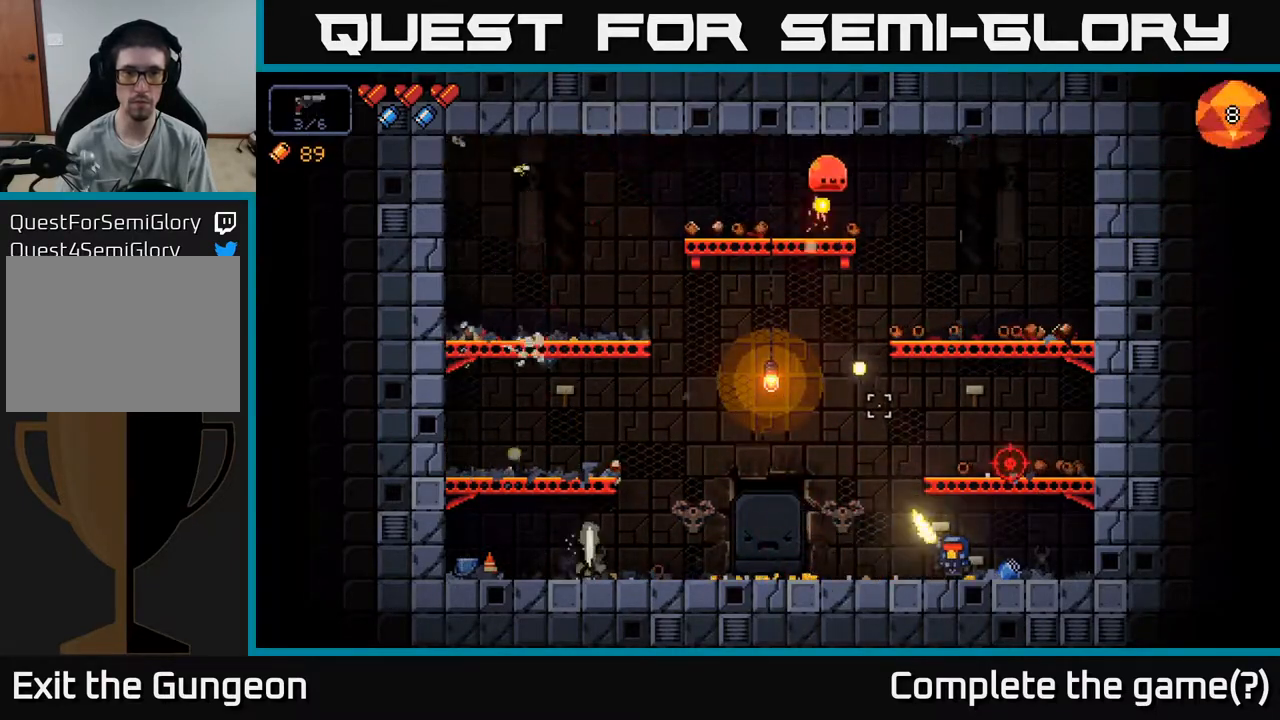
{"buttons": [], "left_stick": "right", "right_stick": "up", "events": [[33, "R2", "up"], [117, "R2", "down"], [217, "R2", "up"], [233, "left_stick", "right"], [350, "R2", "down"], [433, "R2", "up"]]}
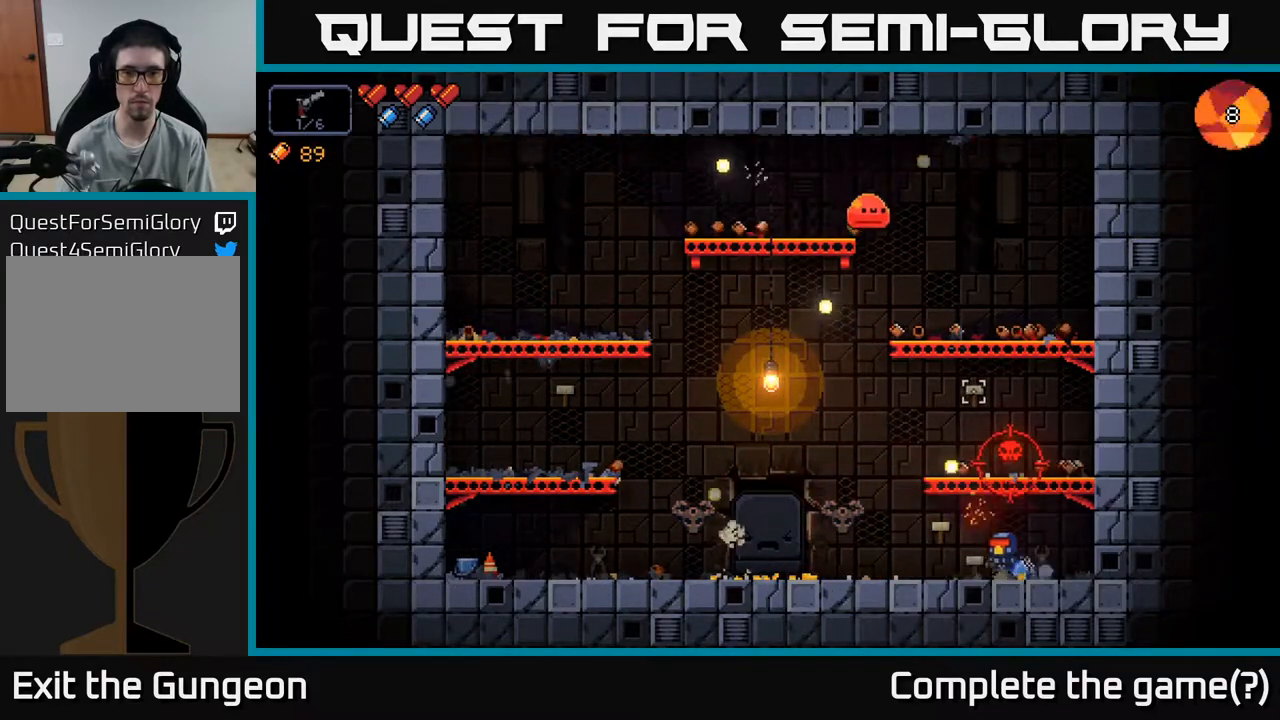
{"buttons": [], "left_stick": "left", "right_stick": "up", "events": [[33, "R2", "down"], [117, "R2", "up"], [200, "R2", "down"], [300, "R2", "up"], [350, "left_stick", "left"], [383, "R2", "down"], [500, "R2", "up"]]}
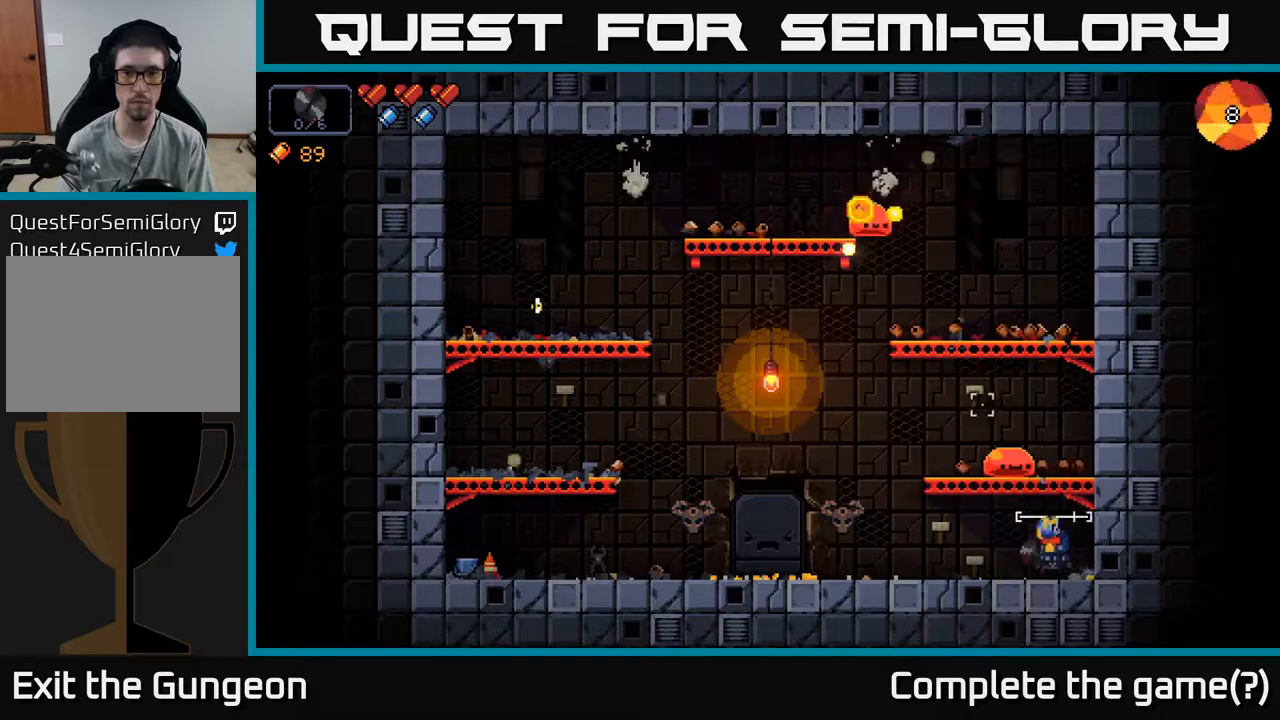
{"buttons": ["R2"], "left_stick": "center", "right_stick": "up-right", "events": [[200, "right_stick", "center"], [350, "right_stick", "up-right"], [367, "R2", "down"], [400, "left_stick", "center"]]}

WORK INSTRUCTIONS:
Each line of the data should be printed again exactly. Please leave pictures out.

WORKED SOLUTION:
{"buttons": [], "left_stick": "right", "right_stick": "up", "events": [[33, "R2", "up"], [117, "R2", "down"], [217, "R2", "up"], [233, "left_stick", "right"], [350, "R2", "down"], [433, "R2", "up"]]}
{"buttons": [], "left_stick": "left", "right_stick": "up", "events": [[33, "R2", "down"], [117, "R2", "up"], [200, "R2", "down"], [300, "R2", "up"], [350, "left_stick", "left"], [383, "R2", "down"], [500, "R2", "up"]]}
{"buttons": ["R2"], "left_stick": "center", "right_stick": "up-right", "events": [[200, "right_stick", "center"], [350, "right_stick", "up-right"], [367, "R2", "down"], [400, "left_stick", "center"]]}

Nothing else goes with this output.